MATERIALS PROVIDED
--- --- ---

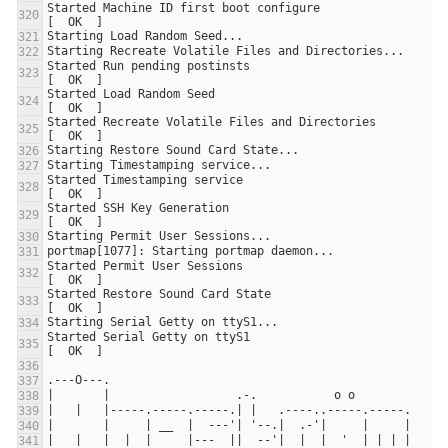
Started Machine ID first boot configure                                
Started Run pending postinsts                                          
Started Load Random Seed                                               
Started Recreate Volatile Files and Directories                        
Started Timestamping service                                           
Started SSH Key Generation                                             
Started Permit User Sessions                                           
Started Restore Sound Card State                                       
Started Serial Getty on ttyS1                                          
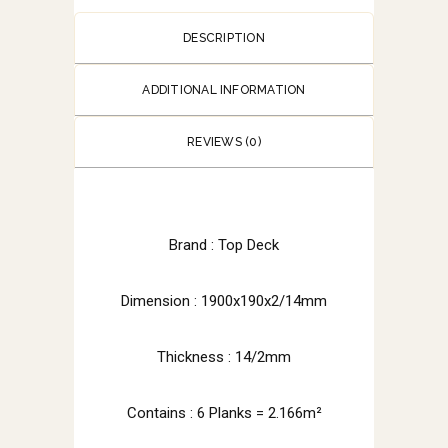
DESCRIPTION
ADDITIONAL INFORMATION
REVIEWS (0)
Brand : Top Deck
Dimension : 1900x190x2/14mm
Thickness : 14/2mm
Contains : 6 Planks = 2.166m²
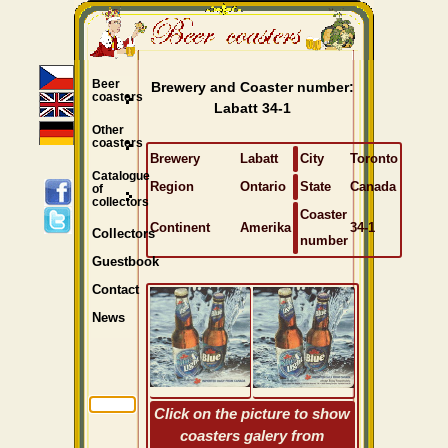
Beer
Brewery and Coaster number:
coasters
Labatt 34-1
Other
coasters
Brewery
Labatt
City
Toronto
Catalogue
Region
Ontario
State
Canada
of
collectors
Coaster
Continent
Amerika
34-1
Collectors
number
Guestbook
Contact
News
Click on the picture to show
coasters galery from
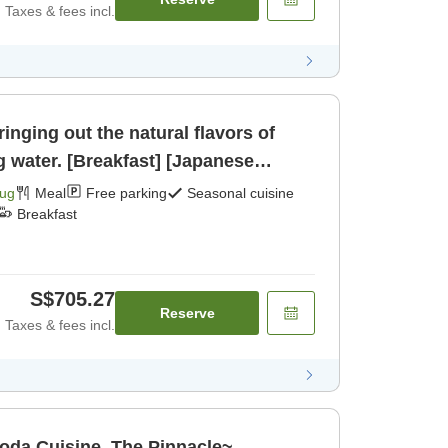
Taxes & fees incl.
inging out the natural flavors of
g water. [Breakfast] [Japanese
Aug
Meal
Free parking
Seasonal cuisine
Breakfast
S$705.27
Reserve
Taxes & fees incl.
oda Cuisine, The Pinnacle~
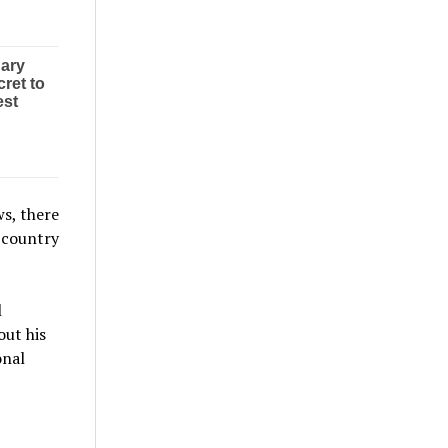
ws, there
e country
l
out his
onal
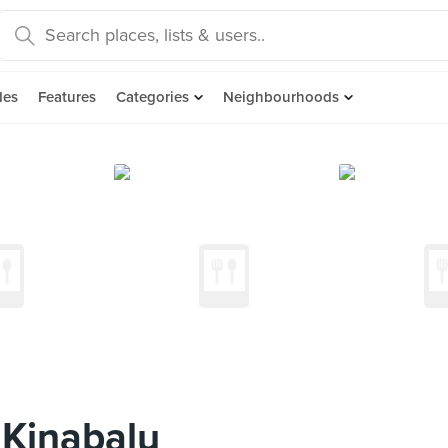
des
Features
Categories
Neighbourhoods
 Kinabalu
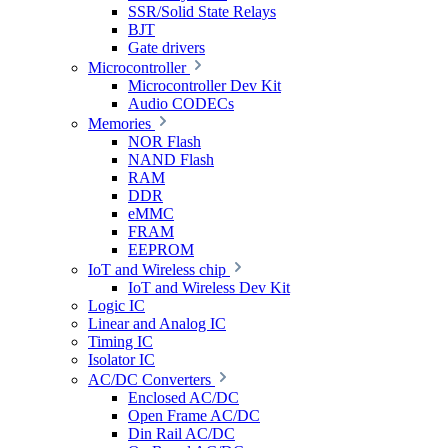
SSR/Solid State Relays
BJT
Gate drivers
Microcontroller
Microcontroller Dev Kit
Audio CODECs
Memories
NOR Flash
NAND Flash
RAM
DDR
eMMC
FRAM
EEPROM
IoT and Wireless chip
IoT and Wireless Dev Kit
Logic IC
Linear and Analog IC
Timing IC
Isolator IC
AC/DC Converters
Enclosed AC/DC
Open Frame AC/DC
Din Rail AC/DC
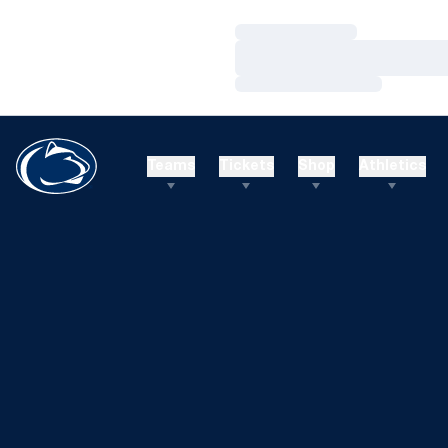
Loading…
Loading…
Loading…
Teams
Tickets
Shop
Athletics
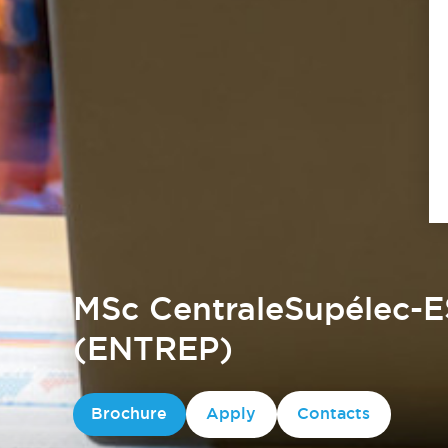
MSc CentraleSupélec-E
(ENTREP)
Brochure
Apply
Contacts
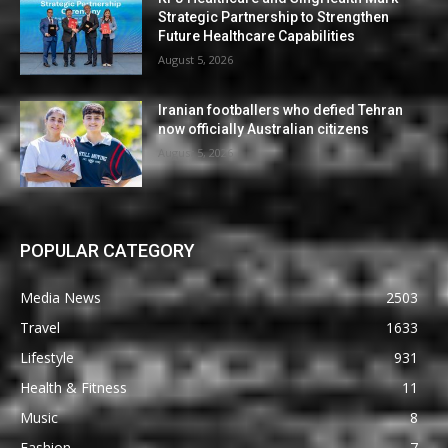
Strategic Partnership to Strengthen
Future Healthcare Capabilities
August 5, 2026
Iranian footballers who defied Tehran
now officially Australian citizens
August 5, 2026
POPULAR CATEGORY
Media News
2503
Travel
1633
Lifestyle
931
Health & Fitness
11
Music
8
Fashion
7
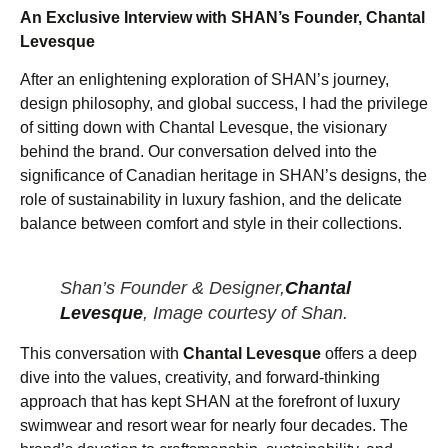
An Exclusive Interview with SHAN’s Founder, Chantal
Levesque
After an enlightening exploration of SHAN’s journey,
design philosophy, and global success, I had the privilege
of sitting down with Chantal Levesque, the visionary
behind the brand. Our conversation delved into the
significance of Canadian heritage in SHAN’s designs, the
role of sustainability in luxury fashion, and the delicate
balance between comfort and style in their collections.
Shan’s Founder & Designer,
Chantal
Levesque
, Image courtesy of Shan.
This conversation with
Chantal Levesque
offers a deep
dive into the values, creativity, and forward-thinking
approach that has kept SHAN at the forefront of luxury
swimwear and resort wear for nearly four decades. The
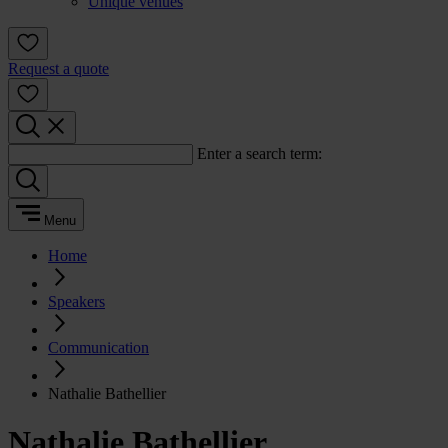
Unique venues
Request a quote
Enter a search term:
Menu
Home
Speakers
Communication
Nathalie Bathellier
Nathalie Bathellier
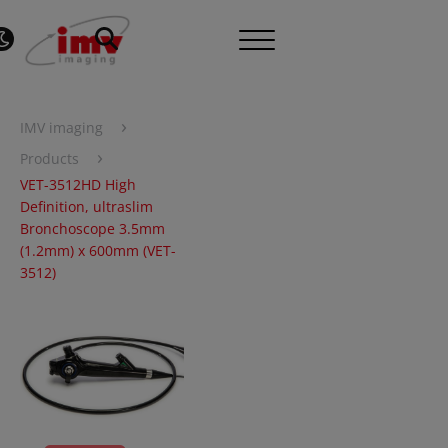
›
IMV imaging
›
Products
VET-3512HD High
Definition, ultraslim
Bronchoscope 3.5mm
(1.2mm) x 600mm (VET-
3512)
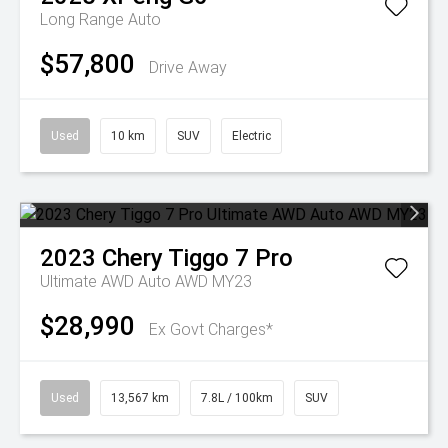
Long Range Auto
$57,800
Drive Away
Used
10 km
SUV
Electric
2023
Chery
Tiggo 7 Pro
Ultimate AWD Auto AWD MY23
$28,990
Ex Govt Charges*
Used
13,567 km
7.8L / 100km
SUV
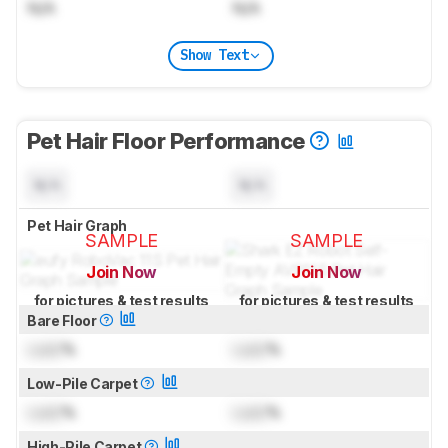
N/A
N/A
Show Text
Pet Hair Floor Performance
N/A
N/A
Pet Hair Graph
SAMPLE
SAMPLE
Join Now
Join Now
for pictures & test results
for pictures & test results
Bare Floor
Lock
%
Lock
%
Low-Pile Carpet
Lock
%
Lock
%
High-Pile Carpet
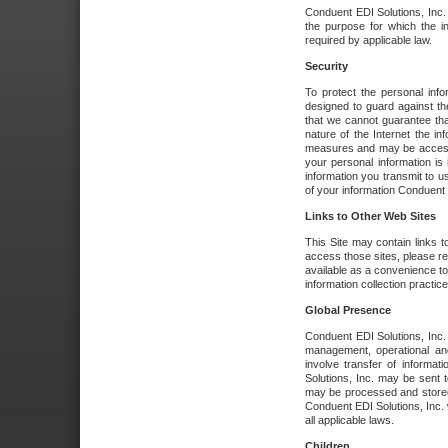
Conduent EDI Solutions, Inc. wi
the purpose for which the i
required by applicable law.
Security
To protect the personal inf
designed to guard against the
that we cannot guarantee tha
nature of the Internet the i
measures and may be accessed
your personal information is 
information you transmit to u
of your information Conduent E
Links to Other Web Sites
This Site may contain links t
access those sites, please re
available as a convenience to
information collection practice
Global Presence
Conduent EDI Solutions, Inc
management, operational an
involve transfer of informa
Solutions, Inc. may be sent t
may be processed and stored 
Conduent EDI Solutions, Inc. 
all applicable laws.
Children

--- --- ---

WORK TASK
A word-for-word copy is needed, starting at the first line of the listing and ending with the line bearing "Started Permit User". No pictures.

RESULT
Started Machine ID first boot configure                                
Started Run pending postinsts                                          
Started Load Random Seed                                               
Started Recreate Volatile Files and Directories                        
Started Timestamping service                                           
Started SSH Key Generation                                             
Started Permit User Sessions                                           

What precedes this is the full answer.